Vice Chairman Checks How Military 'Takes Care of Its Own'
By Staff Sgt. Lee Roberts, USAF
Special to American Forces Press Service
WASHINGTON, Mar. 11, 1998 The vice chairman of the Joint Chiefs of Staff visited the U.S. Soldiers' and Airmen's Retirement Home here Feb. 27 to assess how well the military "takes care of its own."
"I'm impressed," Gen. Joseph W. Ralston reported following the visit. "The facilities are extraordinary -- a place our distinguished veterans can proudly call home. I want every resident to know the military hasn't forgotten or stopped caring about them."
Ralston donated 135 sweaters for the residents on behalf of the Joint Staff, and toured the 325-acre, park-like grounds and facilities. He also talked with a number of the home's 1,400 residents and staff members, and visited the facility's two hotel-sized dormitories, a skilled-care facility, the craft shop, wood shop, fitness center, and dining room.

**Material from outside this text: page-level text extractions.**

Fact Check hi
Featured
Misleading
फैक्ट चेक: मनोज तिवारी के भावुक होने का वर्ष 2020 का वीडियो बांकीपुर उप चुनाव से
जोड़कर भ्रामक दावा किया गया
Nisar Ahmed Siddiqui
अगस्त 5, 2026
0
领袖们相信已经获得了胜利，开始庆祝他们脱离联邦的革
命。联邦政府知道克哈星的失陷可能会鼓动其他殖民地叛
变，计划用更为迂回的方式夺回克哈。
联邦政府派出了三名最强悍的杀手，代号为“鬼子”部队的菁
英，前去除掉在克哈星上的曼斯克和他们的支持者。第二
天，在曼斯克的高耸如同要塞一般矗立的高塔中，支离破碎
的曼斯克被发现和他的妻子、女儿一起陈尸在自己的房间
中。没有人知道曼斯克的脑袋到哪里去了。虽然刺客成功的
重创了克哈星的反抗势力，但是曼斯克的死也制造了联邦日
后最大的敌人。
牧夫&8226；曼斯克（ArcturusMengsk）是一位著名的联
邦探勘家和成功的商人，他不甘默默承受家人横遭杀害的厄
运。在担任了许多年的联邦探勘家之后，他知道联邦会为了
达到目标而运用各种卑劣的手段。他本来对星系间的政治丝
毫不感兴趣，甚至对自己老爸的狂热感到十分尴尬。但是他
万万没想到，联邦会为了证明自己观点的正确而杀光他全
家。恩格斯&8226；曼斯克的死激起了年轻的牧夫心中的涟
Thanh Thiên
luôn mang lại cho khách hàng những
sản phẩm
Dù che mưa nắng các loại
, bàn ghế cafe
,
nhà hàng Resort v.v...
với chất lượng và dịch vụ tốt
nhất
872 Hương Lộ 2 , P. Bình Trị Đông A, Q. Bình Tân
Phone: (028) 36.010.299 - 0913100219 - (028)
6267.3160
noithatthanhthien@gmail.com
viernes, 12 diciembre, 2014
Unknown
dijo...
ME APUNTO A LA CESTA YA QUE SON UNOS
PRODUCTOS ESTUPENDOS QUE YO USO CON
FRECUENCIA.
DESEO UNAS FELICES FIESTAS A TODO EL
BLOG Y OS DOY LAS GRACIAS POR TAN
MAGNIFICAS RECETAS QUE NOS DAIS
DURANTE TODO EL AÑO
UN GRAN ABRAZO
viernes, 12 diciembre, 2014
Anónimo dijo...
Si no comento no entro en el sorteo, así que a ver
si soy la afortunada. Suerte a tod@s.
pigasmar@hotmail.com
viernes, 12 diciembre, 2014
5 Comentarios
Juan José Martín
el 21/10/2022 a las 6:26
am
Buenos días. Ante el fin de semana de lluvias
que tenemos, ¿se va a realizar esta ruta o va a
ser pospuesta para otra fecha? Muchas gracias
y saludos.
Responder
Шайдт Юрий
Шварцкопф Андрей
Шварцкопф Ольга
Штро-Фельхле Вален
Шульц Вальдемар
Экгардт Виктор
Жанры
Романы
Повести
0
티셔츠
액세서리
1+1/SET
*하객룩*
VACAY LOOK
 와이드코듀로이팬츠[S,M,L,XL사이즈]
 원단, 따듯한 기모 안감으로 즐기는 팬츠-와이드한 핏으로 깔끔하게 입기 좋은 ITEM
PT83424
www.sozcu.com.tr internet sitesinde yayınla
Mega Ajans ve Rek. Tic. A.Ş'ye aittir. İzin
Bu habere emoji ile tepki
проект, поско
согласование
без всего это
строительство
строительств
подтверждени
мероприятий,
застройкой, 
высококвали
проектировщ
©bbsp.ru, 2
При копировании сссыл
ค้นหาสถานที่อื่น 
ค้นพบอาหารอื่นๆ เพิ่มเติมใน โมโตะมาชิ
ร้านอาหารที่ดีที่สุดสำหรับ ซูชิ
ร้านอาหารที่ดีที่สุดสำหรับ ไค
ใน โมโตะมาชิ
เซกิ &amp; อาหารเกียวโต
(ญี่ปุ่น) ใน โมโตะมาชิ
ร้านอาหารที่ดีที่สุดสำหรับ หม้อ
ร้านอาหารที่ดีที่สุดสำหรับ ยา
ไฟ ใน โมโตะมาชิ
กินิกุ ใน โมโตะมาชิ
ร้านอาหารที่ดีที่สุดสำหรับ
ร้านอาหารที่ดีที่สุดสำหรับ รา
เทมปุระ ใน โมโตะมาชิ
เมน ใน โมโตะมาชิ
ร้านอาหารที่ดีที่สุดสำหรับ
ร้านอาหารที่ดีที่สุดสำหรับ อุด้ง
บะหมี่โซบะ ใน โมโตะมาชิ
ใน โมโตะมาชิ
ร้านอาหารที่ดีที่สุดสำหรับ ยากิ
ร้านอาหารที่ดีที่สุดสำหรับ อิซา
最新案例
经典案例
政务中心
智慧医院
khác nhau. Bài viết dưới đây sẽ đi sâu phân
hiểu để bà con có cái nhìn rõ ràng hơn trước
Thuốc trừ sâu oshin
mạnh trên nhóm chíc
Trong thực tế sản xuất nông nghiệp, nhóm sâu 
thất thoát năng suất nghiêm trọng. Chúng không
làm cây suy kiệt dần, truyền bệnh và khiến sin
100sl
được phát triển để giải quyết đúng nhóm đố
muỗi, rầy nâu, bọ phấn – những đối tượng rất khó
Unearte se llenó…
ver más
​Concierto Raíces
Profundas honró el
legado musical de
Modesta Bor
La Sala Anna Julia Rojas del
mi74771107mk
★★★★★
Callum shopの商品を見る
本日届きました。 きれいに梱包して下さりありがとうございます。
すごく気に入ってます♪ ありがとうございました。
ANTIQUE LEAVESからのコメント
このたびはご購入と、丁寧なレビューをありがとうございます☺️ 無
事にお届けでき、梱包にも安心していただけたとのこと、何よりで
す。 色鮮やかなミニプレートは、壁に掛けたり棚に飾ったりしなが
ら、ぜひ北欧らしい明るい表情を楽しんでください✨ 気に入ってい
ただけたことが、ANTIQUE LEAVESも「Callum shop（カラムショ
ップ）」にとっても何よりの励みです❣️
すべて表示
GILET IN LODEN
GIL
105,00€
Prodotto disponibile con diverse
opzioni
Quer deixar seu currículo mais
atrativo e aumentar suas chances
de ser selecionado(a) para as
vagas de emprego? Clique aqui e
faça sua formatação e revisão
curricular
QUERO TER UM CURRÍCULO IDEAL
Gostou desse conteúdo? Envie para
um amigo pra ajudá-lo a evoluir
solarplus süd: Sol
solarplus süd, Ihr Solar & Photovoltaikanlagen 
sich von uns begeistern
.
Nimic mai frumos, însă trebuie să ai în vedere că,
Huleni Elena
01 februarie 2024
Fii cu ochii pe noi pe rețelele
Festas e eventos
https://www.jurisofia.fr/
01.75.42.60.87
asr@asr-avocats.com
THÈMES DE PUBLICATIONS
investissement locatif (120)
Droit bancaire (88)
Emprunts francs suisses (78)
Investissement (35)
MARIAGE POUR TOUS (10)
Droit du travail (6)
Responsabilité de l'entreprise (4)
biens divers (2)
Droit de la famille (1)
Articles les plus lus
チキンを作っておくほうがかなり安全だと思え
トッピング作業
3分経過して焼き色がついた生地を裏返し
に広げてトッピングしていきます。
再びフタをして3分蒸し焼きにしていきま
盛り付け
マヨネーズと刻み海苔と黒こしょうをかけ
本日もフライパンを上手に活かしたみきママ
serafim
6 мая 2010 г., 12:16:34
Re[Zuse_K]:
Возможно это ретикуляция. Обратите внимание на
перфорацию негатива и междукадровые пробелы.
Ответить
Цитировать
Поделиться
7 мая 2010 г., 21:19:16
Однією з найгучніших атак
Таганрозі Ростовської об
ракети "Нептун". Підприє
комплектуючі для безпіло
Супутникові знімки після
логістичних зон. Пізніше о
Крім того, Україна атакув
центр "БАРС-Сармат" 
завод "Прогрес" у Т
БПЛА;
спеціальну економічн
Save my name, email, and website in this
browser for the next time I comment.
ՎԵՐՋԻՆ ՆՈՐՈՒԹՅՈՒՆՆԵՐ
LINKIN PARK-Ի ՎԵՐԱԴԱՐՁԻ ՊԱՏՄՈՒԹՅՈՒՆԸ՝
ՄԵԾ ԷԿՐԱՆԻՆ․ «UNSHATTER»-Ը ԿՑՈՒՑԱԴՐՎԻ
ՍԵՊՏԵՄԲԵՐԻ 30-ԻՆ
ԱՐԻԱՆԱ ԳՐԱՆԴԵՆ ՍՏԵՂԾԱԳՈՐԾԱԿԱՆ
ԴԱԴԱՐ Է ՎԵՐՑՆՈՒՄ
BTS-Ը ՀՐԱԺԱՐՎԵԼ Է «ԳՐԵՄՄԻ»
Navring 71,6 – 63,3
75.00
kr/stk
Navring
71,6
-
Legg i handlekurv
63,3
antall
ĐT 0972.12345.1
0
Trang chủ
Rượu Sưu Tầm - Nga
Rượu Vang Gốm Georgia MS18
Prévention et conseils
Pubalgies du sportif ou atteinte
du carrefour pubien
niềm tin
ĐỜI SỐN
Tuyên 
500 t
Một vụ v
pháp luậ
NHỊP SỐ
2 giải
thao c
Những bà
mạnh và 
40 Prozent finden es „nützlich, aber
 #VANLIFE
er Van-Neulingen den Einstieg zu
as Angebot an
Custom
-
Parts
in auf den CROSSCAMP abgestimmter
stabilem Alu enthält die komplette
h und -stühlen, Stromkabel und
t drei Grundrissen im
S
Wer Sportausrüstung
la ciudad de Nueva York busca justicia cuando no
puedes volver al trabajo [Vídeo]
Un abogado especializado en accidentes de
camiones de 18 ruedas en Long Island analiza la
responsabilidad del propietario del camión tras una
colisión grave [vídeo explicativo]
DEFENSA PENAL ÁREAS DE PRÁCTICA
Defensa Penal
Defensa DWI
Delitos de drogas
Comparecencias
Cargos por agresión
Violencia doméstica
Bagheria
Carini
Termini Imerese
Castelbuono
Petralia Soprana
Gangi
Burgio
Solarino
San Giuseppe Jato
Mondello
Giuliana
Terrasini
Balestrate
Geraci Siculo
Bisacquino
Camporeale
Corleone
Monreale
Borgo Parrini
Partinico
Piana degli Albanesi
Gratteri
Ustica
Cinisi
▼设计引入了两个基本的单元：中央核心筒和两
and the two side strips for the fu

Every enlisted person and warrant officer invests 50 cents every month to support the retirement home in Washington and the Naval Home in Gulfport, Miss., -- together called the Armed Forces Retirement Home.
"But," Ralston said, "it's a small investment with enormous returns. These veterans depend on these facilities and deserve only the best-quality care. I believe that's exactly what they are getting and it's something that gives me a good feeling."
Retired Army Maj. Gen. Donald C. Hilbert, director of the U.S. Soldiers' and Airmen's Home, said it was important for the vice chairman "to see how the facility is taking care of our retired veterans. General Ralston seemed to enjoy meeting and talking with the residents, and they were thrilled with his visit."
Retired Army Sgt. 1st Class Martha J. Williams, chair of the Resident Advisory Committee, said the residents appreciate the sweaters Ralston donated to them and they plan to issue them out at their weekly bingo games.
Williams said she was particularly impressed with the general. "We feel we haven't been forgotten when people come see us and talk to us. Sometimes we feel like we are off in the boonies and nobody realizes that we are here.
"It makes such a difference -- and everyone perked up when the general stopped by," she said. "I wanted him to see the facility, why we want to keep it and hopefully improve it. He appeared interested and seemed to enjoy talking with us, and the residents loved him."
(Roberts is editor of J-Scope, an electronic newspaper serving the Joint Staff.)